I favor an equity position in any rescued financial organization. It is normal collateral for any loan, stock purchase or reasonable transaction conducted anywhere in the world, at any time in history. The value of the product or stake is always open to negotiation and is always open to scrutiny. Only through deception, stupidity, gullibility or ignorance is this rule broken.
Do you think people are not buying SUV's because they can't get a loan? Are GM employees losing their jobs because of GM's credit?
Is steel more expensive because Rio Tinto can't get a credit line to develop a new mine?
Is McDonald's credit line cut off with BOA for daily operating reasons, or was the credit line to allow franchises to expand their stores into the "premiere coffee" market the actual credit line that was rebuked? Given the fortunes of Starbucks recently, I'd say it was the expansion plans.
It's plain to see that the era of stupid debt is winding down. Even though the bailout comes with tighter regulations, the regulations should be coming regardless of whether money is involved, and indictments.
I don't have a particular political stance on the bailout but I do know down deep that I have had a great time over the past 15 years. About half of it was brains, timing and talent and the other half was blatant speculation, unheard of gobs of free money, extension of outrageous amounts of credit and tax breaks that would break a normal government (these are personal, I'm not commenting about society at large). Given my take on the situation above I believe the bailout will not actually fix the situation and yes, I totally expect hard times, stress and my personal situation to decrease in quality...maybe a lot of quality.
We will bear the costs in the same way, one way or another.
I am willing to bear those costs. I do not have anything, moreover, I was not stupid enough to pretend or think I should have something. My parents do not have much, but what they do have is paid for.
Sorry to you, your friends, and neighbors, but pumping 700 billion into a dead horse is still gonna leave you with a dead horse. And another unfathomable debt.

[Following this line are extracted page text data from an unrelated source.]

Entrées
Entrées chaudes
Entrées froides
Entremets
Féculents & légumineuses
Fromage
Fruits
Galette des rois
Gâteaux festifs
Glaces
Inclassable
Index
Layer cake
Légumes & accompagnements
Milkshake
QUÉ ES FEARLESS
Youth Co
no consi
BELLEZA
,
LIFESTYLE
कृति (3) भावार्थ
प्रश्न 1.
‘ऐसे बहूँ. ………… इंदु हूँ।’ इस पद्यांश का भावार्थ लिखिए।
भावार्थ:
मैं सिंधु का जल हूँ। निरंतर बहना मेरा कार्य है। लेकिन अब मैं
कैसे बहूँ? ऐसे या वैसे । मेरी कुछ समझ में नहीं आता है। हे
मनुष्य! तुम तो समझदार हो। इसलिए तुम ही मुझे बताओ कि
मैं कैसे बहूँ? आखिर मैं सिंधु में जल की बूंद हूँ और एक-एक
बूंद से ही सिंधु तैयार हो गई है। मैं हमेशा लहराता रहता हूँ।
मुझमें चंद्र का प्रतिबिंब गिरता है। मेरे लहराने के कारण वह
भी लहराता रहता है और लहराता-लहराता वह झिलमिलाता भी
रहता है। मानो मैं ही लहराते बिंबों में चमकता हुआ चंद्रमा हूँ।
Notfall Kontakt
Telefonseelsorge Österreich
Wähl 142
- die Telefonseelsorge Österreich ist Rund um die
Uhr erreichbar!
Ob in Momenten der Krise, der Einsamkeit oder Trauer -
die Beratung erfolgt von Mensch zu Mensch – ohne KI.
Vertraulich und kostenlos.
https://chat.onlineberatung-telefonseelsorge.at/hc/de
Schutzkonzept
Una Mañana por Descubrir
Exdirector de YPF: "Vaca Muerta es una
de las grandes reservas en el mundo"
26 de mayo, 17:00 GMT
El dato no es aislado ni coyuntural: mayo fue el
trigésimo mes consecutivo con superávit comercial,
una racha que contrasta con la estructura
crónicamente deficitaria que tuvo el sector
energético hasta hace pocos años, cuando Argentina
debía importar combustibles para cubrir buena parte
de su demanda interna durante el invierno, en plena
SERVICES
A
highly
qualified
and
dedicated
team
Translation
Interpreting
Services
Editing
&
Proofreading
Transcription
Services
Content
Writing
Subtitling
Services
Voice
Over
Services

I have ZERO sympathy for those that got themselves into this. I wish nothing bad on them, but I do not believe they should be helped in any way.
I think we need to act, to act fast and most importantly to act correctly.
Bud and Kent correctly lay the blame for this mess on Gramm-Leach-Bliley. Repealing the usury laws didn't help much either.
Greg (grumphreys) provides a link to a reasonable, proven model for a solution. We're not the first country to have to deal with this. There's no reason to re-invent wheels - or to give away the store to the people whose greed got us into this.
Sweden came out of their mess somewhere between 2% down or slightly up, depending on whom you ask. The key ingredient, as Jody points out is providing rescue only in exchange for equity.
But Admiring Citizen has a point, too. Fail to act at all - and quickly - and we're in for a long, cold lonely winter.
Perhaps we'd be better off to reset this thing now rather than trying to prop it up. It may not be fun to live with in the short-term, but the markets do have a way of correcting themselves.
As to blame - believe the NY Times - which in 1999 published a story that the Clinton Administration was pushing Fannie to accept more risky loans and people with poor credit to get people in houses (that they shouldn't be). Now, being a conservative, it may have started there, but the Bush administration (which has been admittedly terrible) has done noting to change that - in fact, they probably profited from it as well. The article went on to predict that in financial hard times this would result in the mess we've been living with over the last year.
Can it get worse? Yes. and I believe it will (bailout or not). But I also believe the businesses in this economy, while struggling, are not doing as bad as the financial section and we'll weather the storm (or depression or recession or whatever you want to call it). The one thing I can't stand are these financial "experts" showing up on commentary shows scaring the common man with ideas of a depression when they don't know what the impact of this will be. It should have been voted down the first time - nobody deserves a blank check. They all seem like a bunch of crackheads looking for their next fix and $700 billion seems like it ought to do it.